The return to NATIVE CONSCIOUSNESS
In Priya, one of New Delhi's bustling shopping malls and a symbol of the new consumerist culture in India, billboards written in Hindi (but printed in English script) call out to shoppers Piyo thanda, jiyo thanda (drink cool, live cool) and Yeh dil mange more (this heart asks for more). For North India's middle and upper classes, Hindi has become 'cool' again, establishing itself as the lingua franca of both the marketplace and the mass media. The majority of news and entertainment television channels are now broadcast in Hindi, and the number of FM radio stations in Hindi has doubled in the past five years. But has this return of Hindi to the metro media translated into an increasing interest in Hindi literature?

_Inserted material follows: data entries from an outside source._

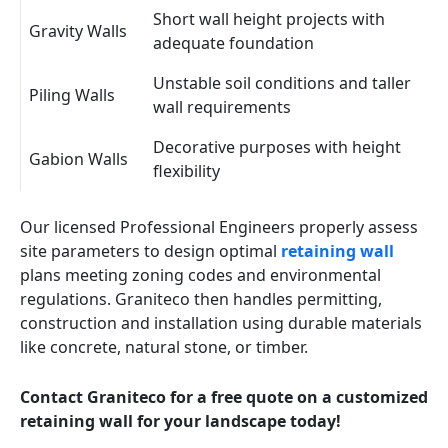
Short wall height projects with
Gravity Walls
adequate foundation
Unstable soil conditions and taller
Piling Walls
wall requirements
Decorative purposes with height
Gabion Walls
flexibility
Our licensed Professional Engineers properly assess
site parameters to design optimal
retaining wall
plans meeting zoning codes and environmental
regulations. Graniteco then handles permitting,
construction and installation using durable materials
like concrete, natural stone, or timber.
Contact Graniteco for a free quote on a customized
retaining wall for your landscape today!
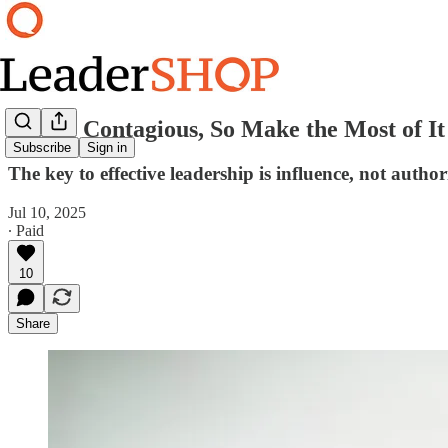
You’re Contagious, So Make the Most of It
Subscribe
Sign in
The key to effective leadership is influence, not author
Jul 10, 2025
∙ Paid
10
Share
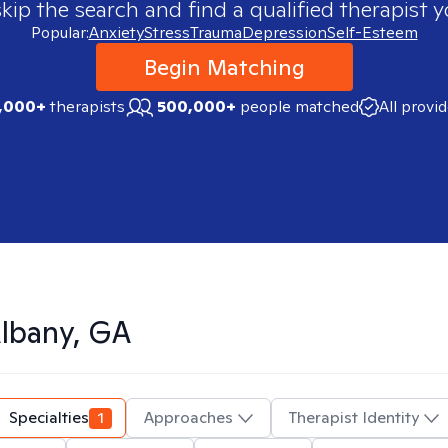
skip the search and find a qualified therapist y
Popular:
Anxiety
Stress
Trauma
Depression
Self-Esteem
Begin Matching
,000+
therapists
500,000+
people matched
All provi
lbany, GA
Specialties
1
Approaches
Therapist Identity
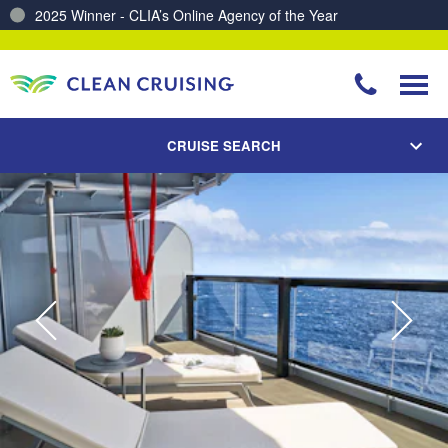
2025 Winner - CLIA’s Online Agency of the Year
Charting a Course for a Cleaner Ocean – Our Partnership with ReSea
CRUISE SEARCH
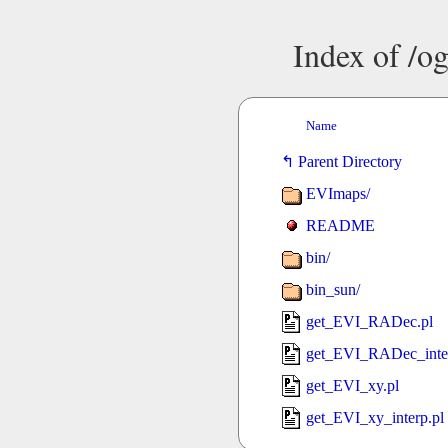
Index of /og
Name
Parent Directory
EVImaps/
README
bin/
bin_sun/
get_EVI_RADec.pl
get_EVI_RADec_inter
get_EVI_xy.pl
get_EVI_xy_interp.pl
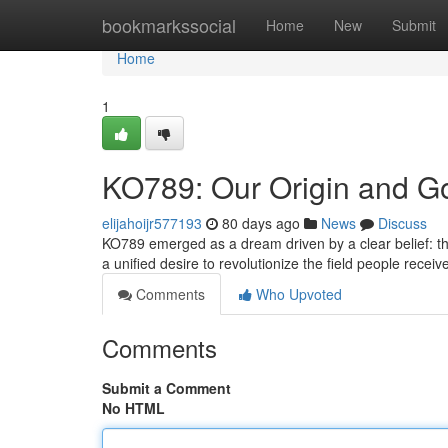
Home
bookmarkssocial
Home
New
Submit
Home
1
KO789: Our Origin and G
elijahoijr577193
80 days ago
News
Discuss
KO789 emerged as a dream driven by a clear belief: tha
a unified desire to revolutionize the field people receiv
Comments
Who Upvoted
Comments
Submit a Comment
No HTML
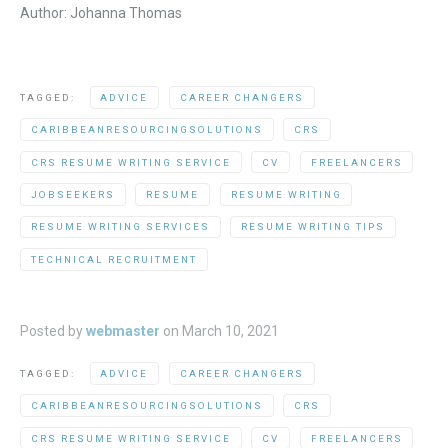
Author: Johanna Thomas
TAGGED:
ADVICE
CAREER CHANGERS
CARIBBEANRESOURCINGSOLUTIONS
CRS
CRS RESUME WRITING SERVICE
CV
FREELANCERS
JOBSEEKERS
RESUME
RESUME WRITING
RESUME WRITING SERVICES
RESUME WRITING TIPS
TECHNICAL RECRUITMENT
Posted by
webmaster
on
March 10, 2021
TAGGED:
ADVICE
CAREER CHANGERS
CARIBBEANRESOURCINGSOLUTIONS
CRS
CRS RESUME WRITING SERVICE
CV
FREELANCERS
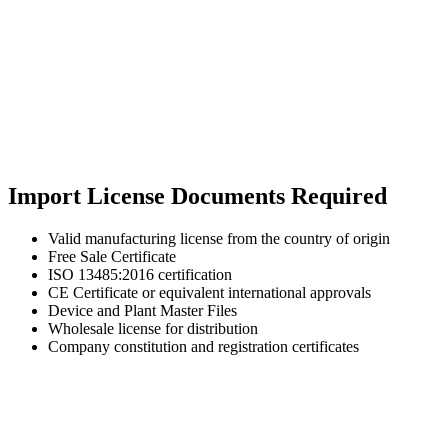
Import License Documents Required
Valid manufacturing license from the country of origin
Free Sale Certificate
ISO 13485:2016 certification
CE Certificate or equivalent international approvals
Device and Plant Master Files
Wholesale license for distribution
Company constitution and registration certificates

A survey of those both inside and outside the Hindi literary world reveals that the Hindi of the marketplace and the Hindi of the book have little, if any, connection. "I don't think I've ever read a Hindi book," says Aditya, a college student in Delhi. "Middle-class people like me speak Hindi, but we would never read a book in Hindi." Dharmendra Sushant, an editor at the Hindi publishing house Vani Prakashan, explains: "There is a gap between the marketplace and Hindi literature. The Hindi that is used in the marketplace is actually for English speakers — it is for their consumption." This 'bazaar Hindi' tends to be a parody of vernacular Hindi, a satire of the native Hindi speaker and his literature. This irony reflects the paradoxical status of Hindi as a national language that has never actually been accepted as such by either India's rulers or its common people.